Tak Ada Yang Membela
Akibatnya, Vietnam juga tidak dapat berharap banyak dari rejim
Phnom Penh untuk kerjasama yang diperlukan sekarang. Salahsatu
program mendesak untuk Vietnam adalah perbaikan irigasi di
sepanjang sungai Mekong, terutama di wilayah delta yang subur
itu, untuk mengatasi krisis pangan.
Muangthai dan Laos sudah setuju terhadap program tersebut, yang
akan dibiayai oleh badan-badan internasional. Tapi Kamboja tetap
menolak, sebagian mungkin karena sentimen lama hahwa delta yang
subur itu dulunya adalah wilayah Kamboja. Tanpa kerjasama
Kamboja, program semacam itu akan sulit terlaksana, karena
sungai Mekong juga melewati Kamboja, untuk kemudian mengalir
melalui propinsi yang berbatasan dengan Vietnam.

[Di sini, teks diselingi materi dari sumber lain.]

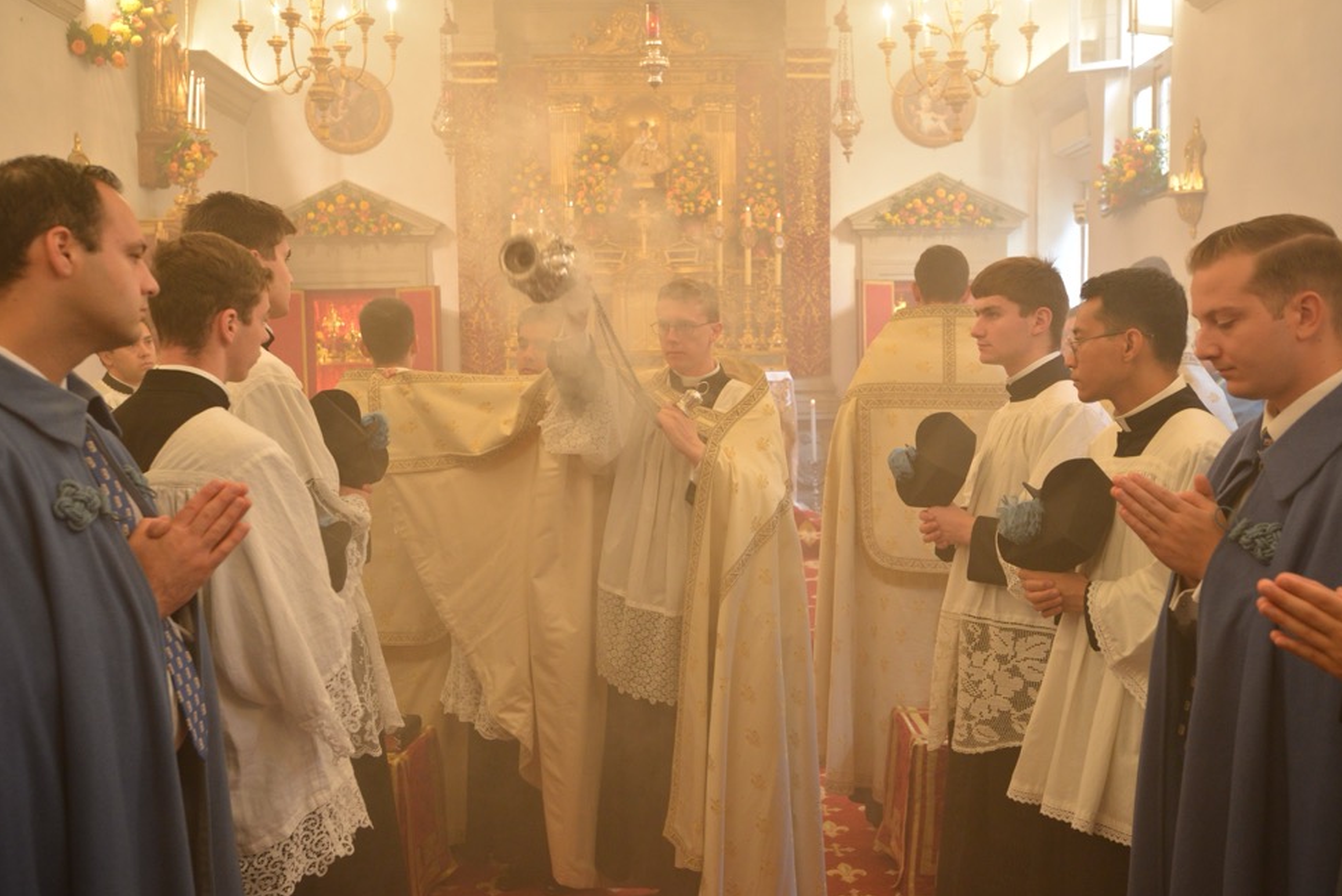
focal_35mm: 33
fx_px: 1231
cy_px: 454
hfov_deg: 57.2
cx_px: 689
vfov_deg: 40.0
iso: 1600
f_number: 4.5
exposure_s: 1/80
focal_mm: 32
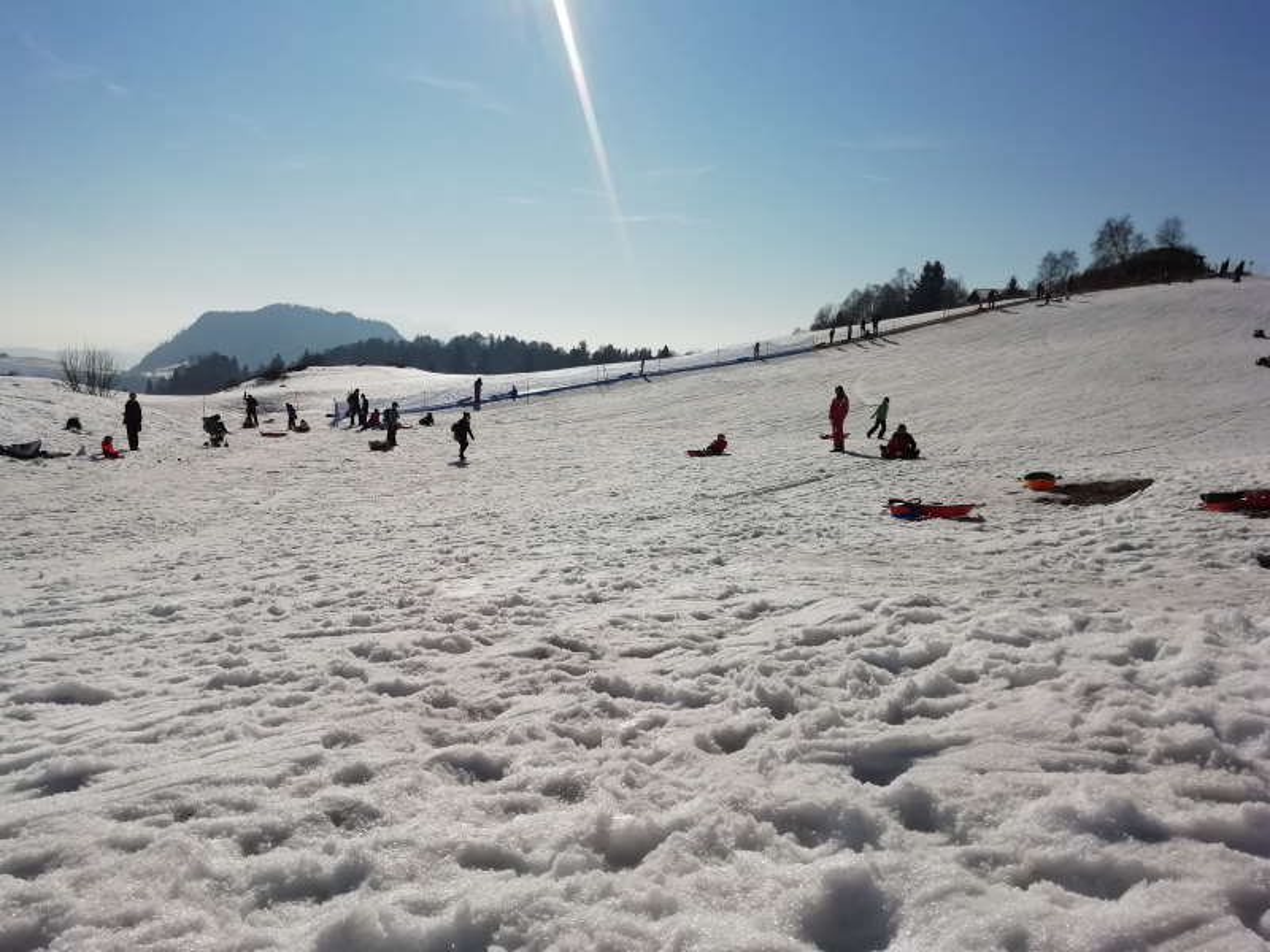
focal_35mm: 26
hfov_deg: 67.3
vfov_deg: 53.1
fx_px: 954
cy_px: 476
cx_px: 635
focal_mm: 3.46
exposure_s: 1/6803
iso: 50
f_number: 2.2
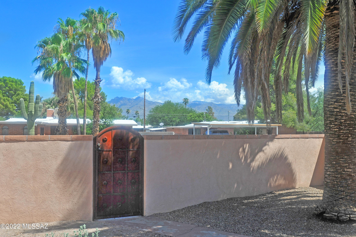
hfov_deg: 54.5
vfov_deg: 37.8
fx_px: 346
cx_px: 178
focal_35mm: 35
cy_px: 118
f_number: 11
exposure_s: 1/320
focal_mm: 35
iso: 320
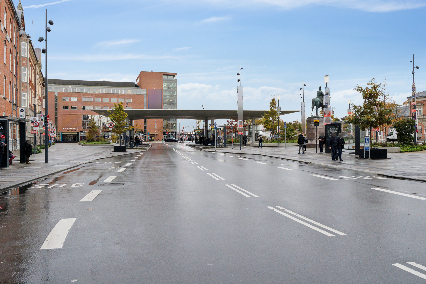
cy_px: 142
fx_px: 346
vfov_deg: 44.6
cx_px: 213
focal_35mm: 29
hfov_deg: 63.2
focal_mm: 19.5
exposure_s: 1/125
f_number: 8
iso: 200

Di propinsi-propinsi inilah pertempuran sekarang berlangsung,
yakni di propinsi Svay Rieng dan Prey Veng di daerah aliran
sungai Mekong. Pertempuran-pertempuran sekarang membenarkan
pengalaman sejarah bahwa apapun ideologinya, kedua negara
tetangga tersebut akan tetap jadi musuh. Ironisnya, di
tengah-tengah invasi Vietnam sekarang, tidak ada satu suarapun
yang membela integritas Kamboja, karena politik dalam negeri
Khieu Samphan dkk telah membuat pengecam-pengecamnya menjadi
tidak perduli dengan nasib negara kecil yang diserbu itu.